- Born: April 20, 1941 Lafayette, Tennessee, U.S.
- Died: October 2, 2014 (aged 73) Thousand Oaks, California, U.S.
- Children: Paul Satterfield

= Priscilla Coolidge =

American singer (1940–2014)

Priscilla Coolidge (April 20, 1941 – October 2, 2014) was an American recording artist and sister of singer Rita Coolidge.

==Life and career==
Coolidge was born in Lafayette, Tennessee. Between 1969 and 1979, she was married to Booker T. Jones, who produced Coolidge's first solo album, 1970's Gypsy Queen. Then the pair collaborated as a duo on three albums: 1971's Booker T. & Priscilla; 1972's Home Grown; and 1973's Chronicles, which included the song "Time", written by her sister Rita, which was allegedly "borrowed" by drummer Jim Gordon (formerly of Eric Clapton's band Derek and the Dominos and Rita's former boyfriend) and became the famous instrumental coda at the end of "Layla". Jones produced Priscilla's final solo album, Flying, in 1979; their marriage ended that year.

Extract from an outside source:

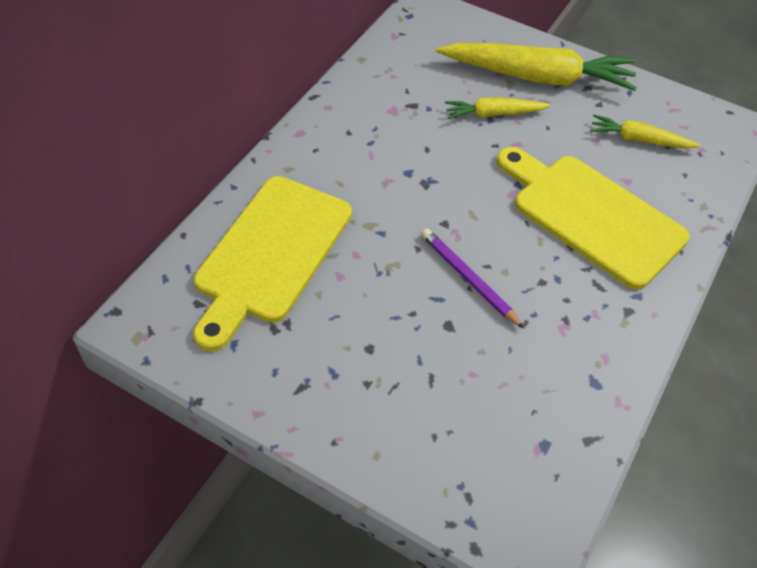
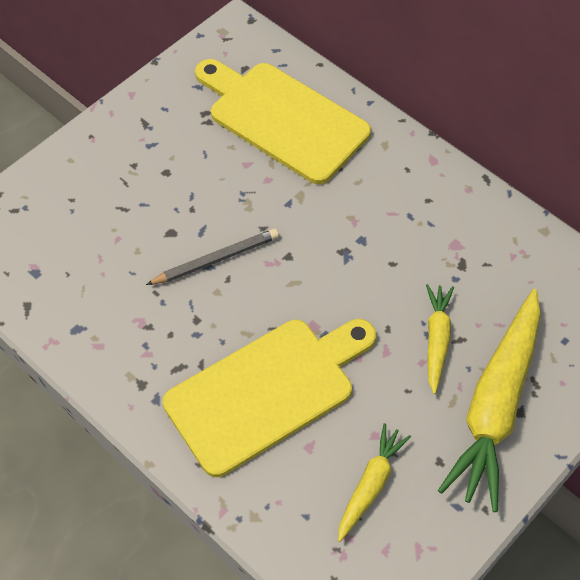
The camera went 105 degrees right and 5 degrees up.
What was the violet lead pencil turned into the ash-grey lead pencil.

In 1981 Coolidge married Ed Bradley, a journalist, broadcaster, and reporter. Her marriage to Bradley ended in divorce, and she later married Michael Seibert.

===Walela===
In 1997, Coolidge was one of the founding members of Walela, a Native American-inspired music trio, that also included Coolidge's sister Rita, plus Priscilla's daughter Laura Satterfield. The trio released studio albums in 1997 (Walela) and 2000 (Unbearable Love), a live album and DVD (Live in Concert) in 2004 and a compilation album (The Best of Walela) in 2007. Walela means hummingbird in Cherokee. Coolidge considered this group important not only in honoring her ancestors, who she believes were of Cherokee descent, but also in bringing their culture to others. The Coolidge family is not enrolled in any Native American tribe, nor is there evidence of a direct ancestor listed on the Dawes Rolls. Her sister Rita has said that their great-aunt was on the Trail of Tears, but has also said that she "did a lot of research" but that "we were not able to get the documents to prove that our ancestors were on the Trail".

==Death==
Coolidge and her husband, Michael Seibert, were found dead in their home in Thousand Oaks, California, in what police later described as a murder-suicide. On October 2, 2014, police were called after neighbors heard the couple engaged in a heated argument. Seibert shot Priscilla in the head, and soon after killed himself.